The residents who have survived find themselves returning to the lifestyles of their ancestors. They learn how to make use of what grows naturally or can be raised in and around their community; how to make the clothing and furniture they used to buy and the now vacant and crumbling stores on the outskirts of town; and how to entertain themselves in a world without the electrical distractions of the past. In Kunstler’s telling, many of the people of this small community, once the turmoil of the transition has been overcome, gradually embrace the new, slower world they have inherited. They may occasionally long for particular aspects of their past, eating a favorite food from a far-away place or throwing clothes in a washing machine, but in general they find that the peace and serenity of their new lives more than makes up for the additional hard work of the highly localized and completely de-electrified new world.

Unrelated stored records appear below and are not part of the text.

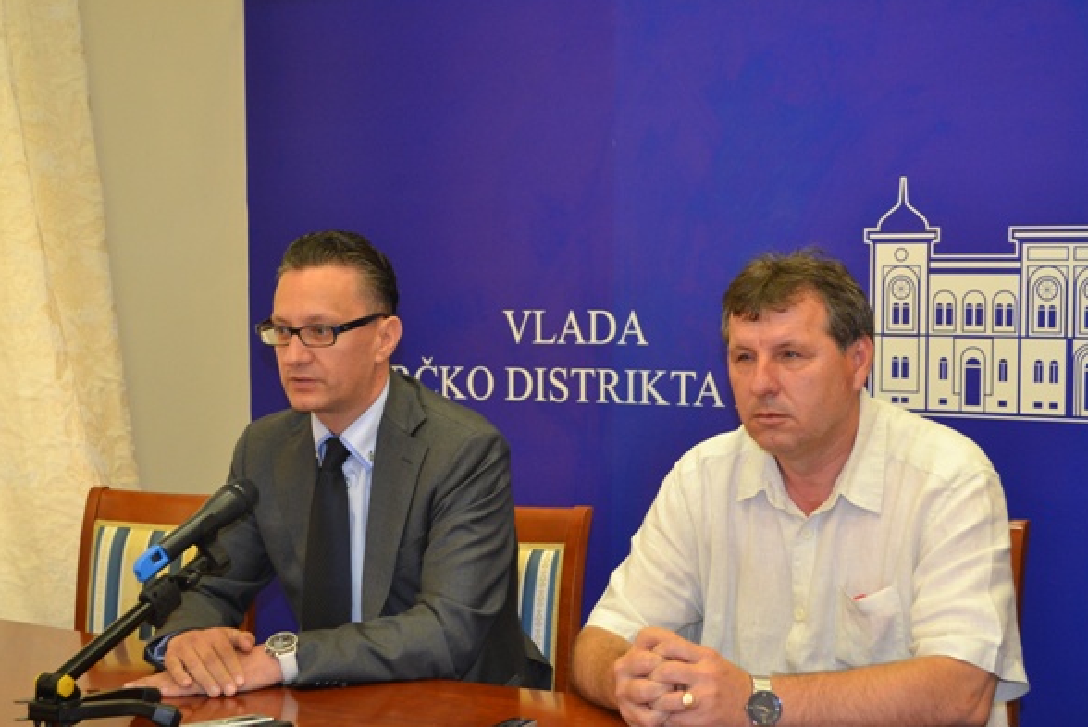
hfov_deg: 32.3
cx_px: 581
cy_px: 386
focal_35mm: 62
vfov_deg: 21.9
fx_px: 1875
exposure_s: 1/60
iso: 1000
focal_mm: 38
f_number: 5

But their isolation is not complete of course, as the townspeople discover when a religious group called the New Faith arrives from Virginia seeking a quieter and safer corner of the country. Taking advantage of the lack of any functioning government in the community, the group buys some buildings and land, and settles in. Although the new settlers bring additional talents and capabilities into the town, their tendency to remain separate from the community, their religious fervor and their distinct manners and habits lead to an on-going, low level tension between the them and the original townspeople.
The New Faith order as a kind of foil for the townspeople. While the New Faith members are tightly organized in their work and their goals, the townspeople have settled into a kind of apolitical and secular stagnation --- they help one another for the common good, but they remain focused primarily on their own lives, no one taking the initiative to create order or structure in the town as a whole. The arrival of the New Faith group forges a sense among the townspeople that they need to pull together to at least meet this new ‘other’ from a stronger position, and thus new leaders to begin this work.

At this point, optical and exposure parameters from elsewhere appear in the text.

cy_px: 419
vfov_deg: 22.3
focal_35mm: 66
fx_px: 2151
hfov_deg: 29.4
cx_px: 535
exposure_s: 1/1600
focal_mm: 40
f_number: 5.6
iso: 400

Kunstler builds the plot slowly, introducing the townspeople and their changed world, and then slowly adding in elements that serve both to build tension for the reader, and to shake the characters out of their settled existence. From the sequence of disasters that pre-date the events of the story, to the description of the new life the people build for themselves and the challenges they face, the author keeps the novel grounded in a realism that actually adds an unsettling quality for the reader, as it becomes easy to imagine oneself in the new world he has created. The one false note for me then, comes very near the end, when the author introduces a bit of the supernatural into the story; it seems to come out of nowhere, and feels out of place. (Having now later read Kunstler’s follow-up novel,
The Witch of Hebron: A World Made by Hand Novel, it becomes clear that the introduction of the supernatural in
World Made by Hand serves as a set-up for a storyline that will apparently be followed in a series of sequels to this opening novel.)
In
World Made by Hand James Howard Kunstler presents a startling vision of an all too easy to imagine future. Unlike other apocalyptic stories, the apocalypse here comes from events that could be ripped from today’s headlines --- no world-wide nuclear war, or asteroid slamming into the Earth, just a relatively isolated series of events that jam the gears of our extremely complex modern society.